Regularization for Adversarial Robust Learning
Jie Wang, Rui Gao, Yao Xie
TL;DR
This work tackles the computational intractability of adversarial robustness under the $\infty$-Wasserstein DRO by introducing a phi-divergence regularized DRO objective that yields a smooth surrogate loss $\psi_{\eta}$. It derives a strong dual formulation and develops scalable stochastic gradient methods with biased oracles, notably SG and RT-MLMC, achieving near-optimal sample complexity for both convex and nonconvex losses. The authors reveal regularization effects that interpolate between gradient-norm, gradient-variance, and smoothed gradient-norm behaviors across scaling regimes, and provide generalization bounds for linear and neural-network models. Extensive experiments across supervised learning, reinforcement learning, and contextual learning demonstrate state-of-the-art robustness against adversarial perturbations, highlighting the framework's practical impact and broad applicability.
Abstract
Despite the growing prevalence of artificial neural networks in real-world applications, their vulnerability to adversarial attacks remains a significant concern, which motivates us to investigate the robustness of machine learning models. While various heuristics aim to optimize the distributionally robust risk using the $\infty$-Wasserstein metric, such a notion of robustness frequently encounters computation intractability. To tackle the computational challenge, we develop a novel approach to adversarial training that integrates $φ$-divergence regularization into the distributionally robust risk function. This regularization brings a notable improvement in computation compared with the original formulation.

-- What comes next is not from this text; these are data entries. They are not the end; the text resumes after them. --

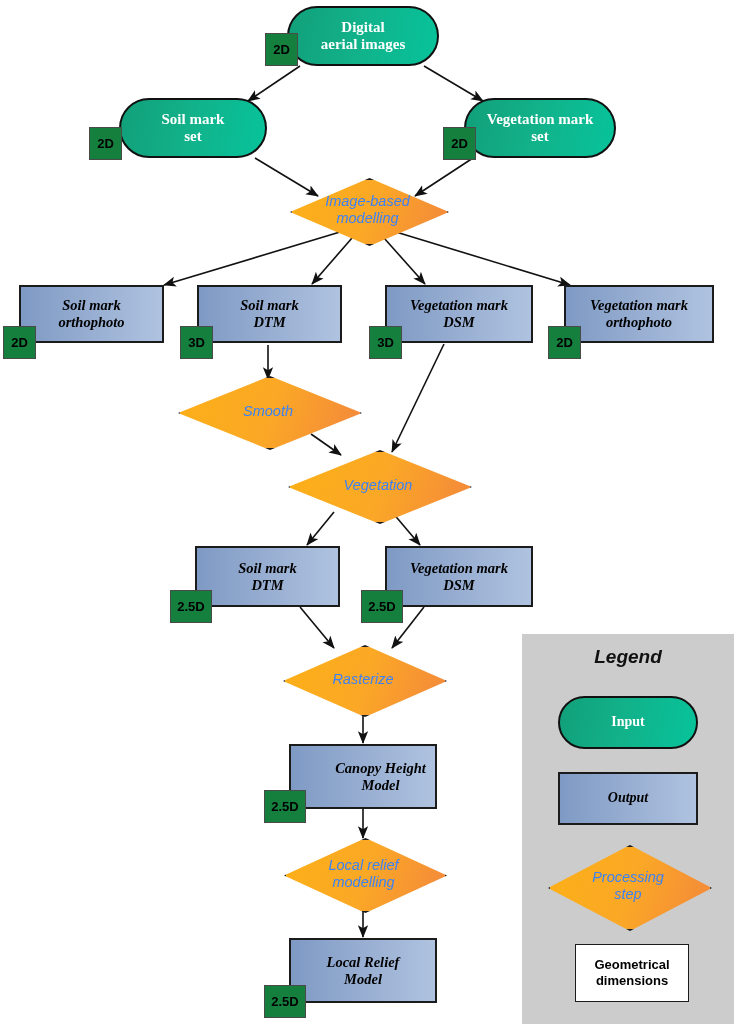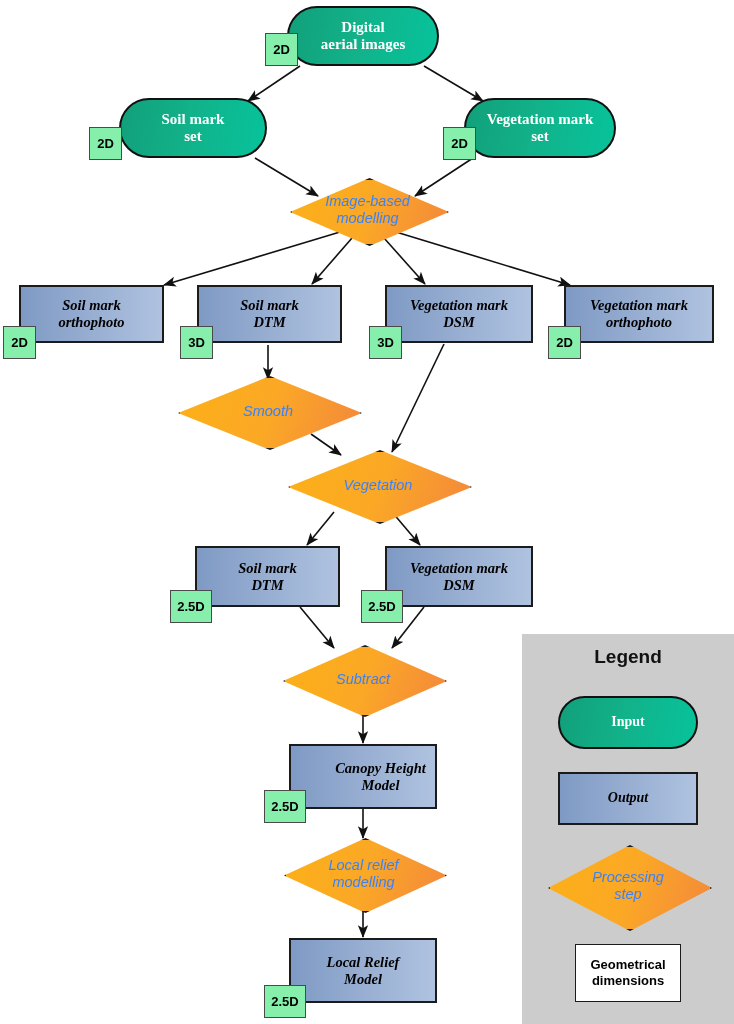--- a/index.html
+++ b/index.html
@@ -90,7 +90,7 @@
   .dim-tag {
     position: absolute;
     box-sizing: border-box;
-    background: #86efac;
+    background: #15803d;
     border: 1.6px solid #4a4a4a;
     display: flex;
     align-items: center;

We develop stochastic gradient methods with biased oracles to solve this problem efficiently, achieving the near-optimal sample complexity. Moreover, we establish its regularization effects and demonstrate it is asymptotic equivalence to a regularized empirical risk minimization framework, by considering various scaling regimes of the regularization parameter and robustness level. These regimes yield gradient norm regularization, variance regularization, or a smoothed gradient norm regularization that interpolates between these extremes. We numerically validate our proposed method in supervised learning, reinforcement learning, and contextual learning and showcase its state-of-the-art performance against various adversarial attacks.